Henri Poincaré est un mathématicien, physicien, philosophe et ingénieur français. Il est considéré comme l’un des derniers grands savants universels, maîtrisant l'ensemble des branches des mathématiques de son époque, et certaines branches de la physique.

« La méthode scientifique consiste à observer et à expérimenter ; si le savant disposait d'un temps infini, il n'y aurait qu'à lui dire : “Regardez et regardez bien” ; mais, comme il n'a pas le temps de tout regarder et surtout de tout bien regarder, et qu'il vaut mieux ne pas regarder que de mal regarder, il est nécessaire qu'il fasse un choix. »Toutes les citations de Poincaré sont tirées de la réédition de 1947 de Henri Poincaré, Science et Méthode, Flammarion, 1908. Lire en ligne l'édition de 1999

Poincaré adhère à l’idée exprimée par Tolstoï, selon laquelle “la Science pour la Science” est une conception absurde. Nous ne pouvons connaître tous les faits, puisque leur nombre est pratiquement infini. Il faut choisir : « Vouloir faire tenir la nature dans la science, ce serait vouloir faire entrer le tout dans la partie. » Mais sur quels critères fonder le choix des faits ?

L'utilité

Le choix, d’une certaine façon, est toujours un sacrifice. Dès lors, plutôt que de se fier au simple caprice, il vaut mieux nous laisser guider dans nos choix des faits par l'utilité, par nos besoins pratiques et surtout moraux. N'avons-nous pas mieux à faire que de compter le nombre des coccinelles qui existent sur notre planète ?

« Inventer, cela consiste précisément à ne pas construire les combinaisons inutiles et à construire celles qui sont utiles et qui ne sont qu'une infime minorité. Inventer, c'est discerner, c'est choisir. »

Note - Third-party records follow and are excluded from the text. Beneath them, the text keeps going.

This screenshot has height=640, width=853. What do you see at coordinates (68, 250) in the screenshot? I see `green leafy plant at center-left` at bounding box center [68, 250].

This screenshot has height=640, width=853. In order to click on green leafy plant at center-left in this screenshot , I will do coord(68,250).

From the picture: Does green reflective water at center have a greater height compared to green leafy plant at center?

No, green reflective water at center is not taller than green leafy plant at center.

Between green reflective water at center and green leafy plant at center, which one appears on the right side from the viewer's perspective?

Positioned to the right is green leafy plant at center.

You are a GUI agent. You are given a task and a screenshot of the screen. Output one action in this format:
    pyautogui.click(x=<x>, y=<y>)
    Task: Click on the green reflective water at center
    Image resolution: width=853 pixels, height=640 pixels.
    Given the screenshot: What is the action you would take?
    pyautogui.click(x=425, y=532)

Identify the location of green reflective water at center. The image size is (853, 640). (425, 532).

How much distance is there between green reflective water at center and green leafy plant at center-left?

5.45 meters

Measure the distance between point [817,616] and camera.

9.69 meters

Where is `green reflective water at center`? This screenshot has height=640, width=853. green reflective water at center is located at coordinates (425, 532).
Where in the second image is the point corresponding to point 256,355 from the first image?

Poincaré remarque que le mot utilité n'a pas pour Tolstoï le sens que lui attribuent les hommes d'affaires, et avec eux la plupart de ses contemporains. Tolstoï se soucie peu des applications de l'industrie, des merveilles de l'électricité ou de l'automobilisme qu'il regarde plutôt comme des obstacles au progrès moral : « l'utile, c'est uniquement ce qui peut rendre l'homme meilleur. »

Il faut donc se garder de confondre l’utilité marchande et l’utilité morale.

« Il suffit d'ouvrir les yeux pour voir que les conquêtes de l'industrie qui ont enrichi tant d'hommes pratiques n'auraient jamais vu le jour si ces hommes pratiques avaient seuls existé, et s'ils n'avaient été devancés par des fous désintéressés qui sont morts pauvres, qui ne pensaient jamais à l'utile, et qui pourtant avaient un autre guide que leur caprice. »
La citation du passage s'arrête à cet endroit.